Section 35: Transition to FRS 102
Section 35 deals with the exemptions available to first time adopters on transition to FRS 102 so as to make the transition easier on companies.
What are the key points?
An entity must determine the transition date and provide comparative information in respect of the prior period for all amounts presented in the financial statements.
An opening balance sheet is not required to be presented however these opening balances must apply FRS 102.
A reconciliation is required between the profit and opening equity reported under old GAAP and FRS 102 for the opening balance sheet and the comparative period detailing the reasons for the transition adjustments.

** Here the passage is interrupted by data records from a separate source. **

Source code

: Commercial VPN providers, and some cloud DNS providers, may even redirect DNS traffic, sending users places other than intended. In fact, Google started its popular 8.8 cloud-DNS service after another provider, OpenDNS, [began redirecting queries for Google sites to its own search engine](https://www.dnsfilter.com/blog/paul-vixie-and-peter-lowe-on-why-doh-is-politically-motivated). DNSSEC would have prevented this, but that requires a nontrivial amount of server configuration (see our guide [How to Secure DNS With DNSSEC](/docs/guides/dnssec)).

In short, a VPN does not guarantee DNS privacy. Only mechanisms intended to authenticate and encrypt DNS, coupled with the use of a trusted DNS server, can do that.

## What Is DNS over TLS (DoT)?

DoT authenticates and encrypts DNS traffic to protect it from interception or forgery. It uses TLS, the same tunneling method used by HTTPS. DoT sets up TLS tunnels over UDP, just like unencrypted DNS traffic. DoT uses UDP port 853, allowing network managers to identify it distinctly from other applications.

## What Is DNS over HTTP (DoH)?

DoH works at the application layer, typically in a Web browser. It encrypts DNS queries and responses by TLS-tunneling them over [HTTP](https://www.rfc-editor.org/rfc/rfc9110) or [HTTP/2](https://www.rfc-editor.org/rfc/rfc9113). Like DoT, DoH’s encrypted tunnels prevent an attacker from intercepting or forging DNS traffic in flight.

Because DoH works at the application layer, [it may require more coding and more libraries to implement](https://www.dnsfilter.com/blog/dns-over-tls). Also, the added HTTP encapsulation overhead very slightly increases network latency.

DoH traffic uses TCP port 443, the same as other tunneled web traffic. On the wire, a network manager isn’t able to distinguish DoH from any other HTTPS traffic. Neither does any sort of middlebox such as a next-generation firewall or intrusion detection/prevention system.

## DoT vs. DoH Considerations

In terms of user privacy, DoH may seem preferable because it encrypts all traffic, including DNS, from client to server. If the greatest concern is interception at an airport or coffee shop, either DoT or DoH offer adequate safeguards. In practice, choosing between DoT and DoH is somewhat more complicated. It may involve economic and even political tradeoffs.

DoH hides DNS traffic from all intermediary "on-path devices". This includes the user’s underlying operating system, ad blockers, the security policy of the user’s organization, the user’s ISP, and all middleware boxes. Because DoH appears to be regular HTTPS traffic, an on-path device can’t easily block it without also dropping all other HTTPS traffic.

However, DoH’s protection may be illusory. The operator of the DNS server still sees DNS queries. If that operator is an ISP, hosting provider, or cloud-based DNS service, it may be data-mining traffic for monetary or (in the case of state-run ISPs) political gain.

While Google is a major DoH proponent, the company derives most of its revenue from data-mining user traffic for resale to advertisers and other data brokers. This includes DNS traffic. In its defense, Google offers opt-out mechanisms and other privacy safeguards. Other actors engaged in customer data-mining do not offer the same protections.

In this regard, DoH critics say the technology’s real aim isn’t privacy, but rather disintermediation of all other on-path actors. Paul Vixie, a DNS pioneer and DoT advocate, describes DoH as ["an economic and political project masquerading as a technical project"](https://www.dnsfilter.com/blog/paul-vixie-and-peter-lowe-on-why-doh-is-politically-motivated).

The main exemptions which are provided are:
- A dormant entity as defined by the Companies Act can elect not to transition to FRS 102 until it moves from being a dormant entity as defined by the Act;
- Elect not to apply Section 19 – Business Combinations and Goodwill to combinations prior to the date of transition;
- Elect not to apply Section 26 – Share based payment transactions entered into prior to the date of transition where they were accounted for under FRS 20;
- Elect to measure property, plant and equipment, investment property or intangible assets which meet Section 16, 17 and 18 criteria at fair value or revaluation at the date of transition and deem the fair value or revaluation less depreciation as deemed cost. Where revaluation is used as deemed cost then the revaluation reserve is transferred to other equity;
- In the individual financial statements elect to treat the carrying value under previous GAAP of investments in subsidiaries, joint ventures and associates to be the deemed cost;
- Where a compound financial instrument was previously not accounted for as such under old GAAP and the liability component has been settled then an exemption can be made not to account for same as a compound instrument;
- Elect to treat the carrying amount of development expenditure under old GAAP as its deemed cost;
- Elect to treat the date of transition as the date in which a policy for capitalisation of borrowing costs is chosen;
- Elect to treat lease incentives received prior to the date of transition under old GAAP rules i.e. these incentives continue to be released up to the break clause;
- Elect to include the cost of decommissioning liabilities as the cost of an item of property, plant and equipment at the date of transition as opposed to the date in which it arose;
- Elect to apply hedge accounting from the date in which three of the five conditions are met if the two conditions relating to the documentation of the hedging relationship and the causes for ineffectiveness are documented prior to signing the financial statements. A similar election is possible for hedges in operation at the date of transition; and
- Specific exemption for extractive, service concession arrangements and arrangements containing a lease on first time adoption.
Section 35 contains mandatory exceptions whereby first time adopters cannot change the accounting that it followed previously for any of the following transactions:
- De-recognition of financial assets and liabilities;
- Hedge accounting;
- Accounting estimates;
- Discontinued operations; and
- Measuring non-controlling entities
Small entities meeting the criteria as set out by FRS 102 can avail of the following exemptions:
- Elect not to restate prior year comparative financial statement to comply with Section 11 and 12; financial instruments where they have not been fair valued under old GAAP. Instead Section 11 and Section 12 can be applied from the last day of the comparative period with an adjustment posted through equity and an explanation as to the policies applied in the comparative year.
In relation to financing transactions involving related parties treated under Section 11 i.e. intercompany loans at non market rates, a small entity can determine the present value at the first reporting date as opposed to the facts and circumstances at the time the liability or asset was first recognised.
These exemptions will not be available to Irish entities until the Companies Accounting Act 2016 is enacted.